» **PROVIDED RECORDS**:
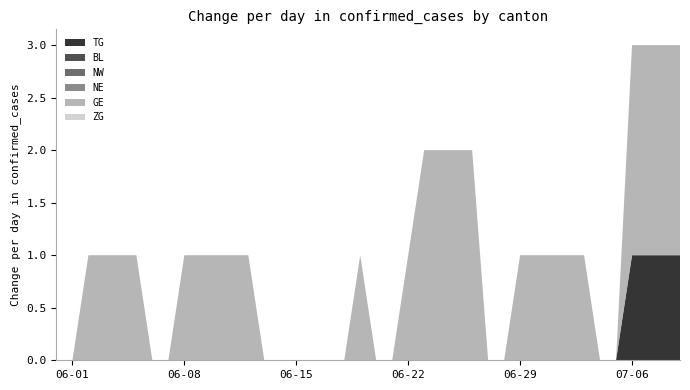

Reading right to left, transcribe all the data shown in this chart.

TG: 2020-07-09=1	2020-07-08=1	2020-07-07=1	2020-07-06=1	2020-07-05=0	2020-07-04=0	2020-07-03=0	2020-07-02=0	2020-07-01=0	2020-06-30=0	2020-06-29=0	2020-06-28=0	2020-06-27=0	2020-06-26=0	2020-06-25=0	2020-06-24=0	2020-06-23=0	2020-06-22=0	2020-06-21=0	2020-06-20=0	2020-06-19=0	2020-06-18=0	2020-06-17=0	2020-06-16=0	2020-06-15=0	2020-06-14=0	2020-06-13=0	2020-06-12=0	2020-06-11=0	2020-06-10=0	2020-06-09=0	2020-06-08=0	2020-06-07=0	2020-06-06=0	2020-06-05=0	2020-06-04=0	2020-06-03=0	2020-06-02=0	2020-06-01=0	2020-05-31=0
BL: 2020-07-09=0	2020-07-08=0	2020-07-07=0	2020-07-06=0	2020-07-05=0	2020-07-04=0	2020-07-03=0	2020-07-02=0	2020-07-01=0	2020-06-30=0	2020-06-29=0	2020-06-28=0	2020-06-27=0	2020-06-26=0	2020-06-25=0	2020-06-24=0	2020-06-23=0	2020-06-22=0	2020-06-21=0	2020-06-20=0	2020-06-19=0	2020-06-18=0	2020-06-17=0	2020-06-16=0	2020-06-15=0	2020-06-14=0	2020-06-13=0	2020-06-12=0	2020-06-11=0	2020-06-10=0	2020-06-09=0	2020-06-08=0	2020-06-07=0	2020-06-06=0	2020-06-05=0	2020-06-04=0	2020-06-03=0	2020-06-02=0	2020-06-01=0	2020-05-31=0
NW: 2020-07-09=0	2020-07-08=0	2020-07-07=0	2020-07-06=0	2020-07-05=0	2020-07-04=0	2020-07-03=0	2020-07-02=0	2020-07-01=0	2020-06-30=0	2020-06-29=0	2020-06-28=0	2020-06-27=0	2020-06-26=0	2020-06-25=0	2020-06-24=0	2020-06-23=0	2020-06-22=0	2020-06-21=0	2020-06-20=0	2020-06-19=0	2020-06-18=0	2020-06-17=0	2020-06-16=0	2020-06-15=0	2020-06-14=0	2020-06-13=0	2020-06-12=0	2020-06-11=0	2020-06-10=0	2020-06-09=0	2020-06-08=0	2020-06-07=0	2020-06-06=0	2020-06-05=0	2020-06-04=0	2020-06-03=0	2020-06-02=0	2020-06-01=0	2020-05-31=0
NE: 2020-07-09=0	2020-07-08=0	2020-07-07=0	2020-07-06=0	2020-07-05=0	2020-07-04=0	2020-07-03=0	2020-07-02=0	2020-07-01=0	2020-06-30=0	2020-06-29=0	2020-06-28=0	2020-06-27=0	2020-06-26=0	2020-06-25=0	2020-06-24=0	2020-06-23=0	2020-06-22=0	2020-06-21=0	2020-06-20=0	2020-06-19=0	2020-06-18=0	2020-06-17=0	2020-06-16=0	2020-06-15=0	2020-06-14=0	2020-06-13=0	2020-06-12=0	2020-06-11=0	2020-06-10=0	2020-06-09=0	2020-06-08=0	2020-06-07=0	2020-06-06=0	2020-06-05=0	2020-06-04=0	2020-06-03=0	2020-06-02=0	2020-06-01=0	2020-05-31=0
GE: 2020-07-09=2	2020-07-08=2	2020-07-07=2	2020-07-06=2	2020-07-05=0	2020-07-04=0	2020-07-03=1	2020-07-02=1	2020-07-01=1	2020-06-30=1	2020-06-29=1	2020-06-28=0	2020-06-27=0	2020-06-26=2	2020-06-25=2	2020-06-24=2	2020-06-23=2	2020-06-22=1	2020-06-21=0	2020-06-20=0	2020-06-19=1	2020-06-18=0	2020-06-17=0	2020-06-16=0	2020-06-15=0	2020-06-14=0	2020-06-13=0	2020-06-12=1	2020-06-11=1	2020-06-10=1	2020-06-09=1	2020-06-08=1	2020-06-07=0	2020-06-06=0	2020-06-05=1	2020-06-04=1	2020-06-03=1	2020-06-02=1	2020-06-01=0	2020-05-31=0
ZG: 2020-07-09=0	2020-07-08=0	2020-07-07=0	2020-07-06=0	2020-07-05=0	2020-07-04=0	2020-07-03=0	2020-07-02=0	2020-07-01=0	2020-06-30=0	2020-06-29=0	2020-06-28=0	2020-06-27=0	2020-06-26=0	2020-06-25=0	2020-06-24=0	2020-06-23=0	2020-06-22=0	2020-06-21=0	2020-06-20=0	2020-06-19=0	2020-06-18=0	2020-06-17=0	2020-06-16=0	2020-06-15=0	2020-06-14=0	2020-06-13=0	2020-06-12=0	2020-06-11=0	2020-06-10=0	2020-06-09=0	2020-06-08=0	2020-06-07=0	2020-06-06=0	2020-06-05=0	2020-06-04=0	2020-06-03=0	2020-06-02=0	2020-06-01=0	2020-05-31=0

» **WHAT IS BEING ASKED**: Collect every line of the records above that contains the string "transcribe", matching its case exactly.

» **SOLUTION TO THE PROBLEM**:
Reading right to left, transcribe all the data shown in this chart.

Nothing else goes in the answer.